** Work required **
Pick out and copy every line of the data below that contains the word "holds". Case matters.

** Information given **
┄┄┄┄┄┄┄┄┄┄

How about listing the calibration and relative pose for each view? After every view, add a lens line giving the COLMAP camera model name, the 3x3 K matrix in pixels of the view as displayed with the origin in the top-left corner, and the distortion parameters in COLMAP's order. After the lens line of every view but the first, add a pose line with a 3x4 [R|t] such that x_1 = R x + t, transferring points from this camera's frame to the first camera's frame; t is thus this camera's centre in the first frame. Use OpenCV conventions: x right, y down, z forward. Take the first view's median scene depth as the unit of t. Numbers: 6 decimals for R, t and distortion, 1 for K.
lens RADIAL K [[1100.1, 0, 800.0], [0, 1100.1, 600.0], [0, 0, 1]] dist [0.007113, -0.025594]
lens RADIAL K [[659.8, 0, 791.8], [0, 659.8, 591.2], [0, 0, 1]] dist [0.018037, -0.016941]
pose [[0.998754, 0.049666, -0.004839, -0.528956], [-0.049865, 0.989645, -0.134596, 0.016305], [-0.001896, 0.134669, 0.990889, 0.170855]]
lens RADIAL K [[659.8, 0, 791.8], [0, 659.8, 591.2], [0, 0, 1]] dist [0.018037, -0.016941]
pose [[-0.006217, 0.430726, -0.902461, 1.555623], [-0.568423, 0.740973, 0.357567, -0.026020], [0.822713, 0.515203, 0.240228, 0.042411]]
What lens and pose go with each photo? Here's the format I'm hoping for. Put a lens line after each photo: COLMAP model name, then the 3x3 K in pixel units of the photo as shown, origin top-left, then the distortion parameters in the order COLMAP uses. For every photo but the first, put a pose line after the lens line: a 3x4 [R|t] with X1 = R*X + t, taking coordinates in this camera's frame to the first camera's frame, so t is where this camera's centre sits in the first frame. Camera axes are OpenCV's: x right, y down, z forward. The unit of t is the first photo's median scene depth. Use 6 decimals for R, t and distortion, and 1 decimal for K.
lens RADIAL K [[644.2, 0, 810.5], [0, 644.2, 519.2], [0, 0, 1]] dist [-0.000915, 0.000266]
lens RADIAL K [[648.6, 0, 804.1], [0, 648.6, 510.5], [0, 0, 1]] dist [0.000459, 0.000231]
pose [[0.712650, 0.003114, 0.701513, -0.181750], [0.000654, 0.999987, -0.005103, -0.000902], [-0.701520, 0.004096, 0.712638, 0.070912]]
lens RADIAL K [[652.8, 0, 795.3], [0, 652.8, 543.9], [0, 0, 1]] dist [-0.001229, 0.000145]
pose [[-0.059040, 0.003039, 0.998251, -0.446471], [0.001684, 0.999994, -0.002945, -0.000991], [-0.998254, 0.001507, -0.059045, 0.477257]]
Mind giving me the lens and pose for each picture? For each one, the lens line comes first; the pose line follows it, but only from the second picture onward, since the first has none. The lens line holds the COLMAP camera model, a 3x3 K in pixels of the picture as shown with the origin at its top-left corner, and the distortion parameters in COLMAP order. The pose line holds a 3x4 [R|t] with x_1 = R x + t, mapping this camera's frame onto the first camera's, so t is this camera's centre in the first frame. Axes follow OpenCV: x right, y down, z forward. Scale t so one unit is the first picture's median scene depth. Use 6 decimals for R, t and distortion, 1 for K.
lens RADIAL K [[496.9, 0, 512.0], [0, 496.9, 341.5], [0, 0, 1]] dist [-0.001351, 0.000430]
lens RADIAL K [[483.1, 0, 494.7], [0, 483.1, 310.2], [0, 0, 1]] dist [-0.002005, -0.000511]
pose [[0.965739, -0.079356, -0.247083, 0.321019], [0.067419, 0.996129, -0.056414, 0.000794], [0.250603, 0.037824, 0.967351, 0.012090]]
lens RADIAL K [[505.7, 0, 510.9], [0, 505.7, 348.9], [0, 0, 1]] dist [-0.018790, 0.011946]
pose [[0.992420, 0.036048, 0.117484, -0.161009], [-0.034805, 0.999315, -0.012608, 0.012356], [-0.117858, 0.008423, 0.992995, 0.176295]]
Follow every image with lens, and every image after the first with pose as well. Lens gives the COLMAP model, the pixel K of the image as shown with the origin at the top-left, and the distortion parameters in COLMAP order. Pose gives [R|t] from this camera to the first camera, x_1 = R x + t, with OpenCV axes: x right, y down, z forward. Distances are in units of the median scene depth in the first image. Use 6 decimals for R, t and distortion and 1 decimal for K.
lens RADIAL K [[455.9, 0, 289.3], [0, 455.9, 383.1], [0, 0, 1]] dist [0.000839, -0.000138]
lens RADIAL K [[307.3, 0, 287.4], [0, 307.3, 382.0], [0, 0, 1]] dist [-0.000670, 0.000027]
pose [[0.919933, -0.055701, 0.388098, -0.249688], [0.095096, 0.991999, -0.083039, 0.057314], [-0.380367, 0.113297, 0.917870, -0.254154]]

┄┄┄┄┄┄┄┄┄┄

** Expected answer **
Mind giving me the lens and pose for each picture? For each one, the lens line comes first; the pose line follows it, but only from the second picture onward, since the first has none. The lens line holds the COLMAP camera model, a 3x3 K in pixels of the picture as shown with the origin at its top-left corner, and the distortion parameters in COLMAP order. The pose line holds a 3x4 [R|t] with x_1 = R x + t, mapping this camera's frame onto the first camera's, so t is this camera's centre in the first frame. Axes follow OpenCV: x right, y down, z forward. Scale t so one unit is the first picture's median scene depth. Use 6 decimals for R, t and distortion, 1 for K.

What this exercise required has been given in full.